Text-based hardware design files
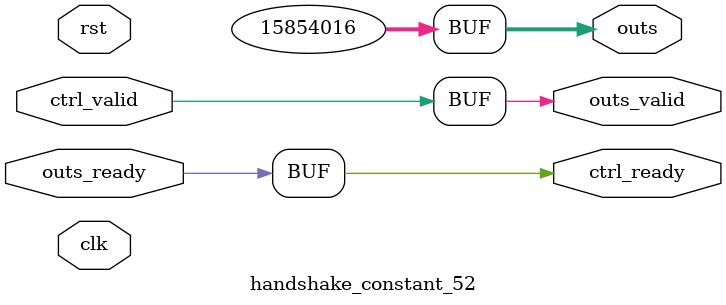
<source format=v>
`timescale 1ns / 1ps
module handshake_constant_52 #(
  parameter DATA_WIDTH = 32  // Default set to 32 bits
) (
  input                       clk,
  input                       rst,
  // Input Channel
  input                       ctrl_valid,
  output                      ctrl_ready,
  // Output Channel
  output [DATA_WIDTH - 1 : 0] outs,
  output                      outs_valid,
  input                       outs_ready
);
  assign outs       = 24'b111100011110100111000000;
  assign outs_valid = ctrl_valid;
  assign ctrl_ready = outs_ready;

endmodule

</source>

Directive: From the line containing "output [DATA_WIDTH - 1" to the final line of the data, repeat each line exactly. Include both ends.

Result of the task:
  output [DATA_WIDTH - 1 : 0] outs,
  output                      outs_valid,
  input                       outs_ready
);
  assign outs       = 24'b111100011110100111000000;
  assign outs_valid = ctrl_valid;
  assign ctrl_ready = outs_ready;

endmodule

</source>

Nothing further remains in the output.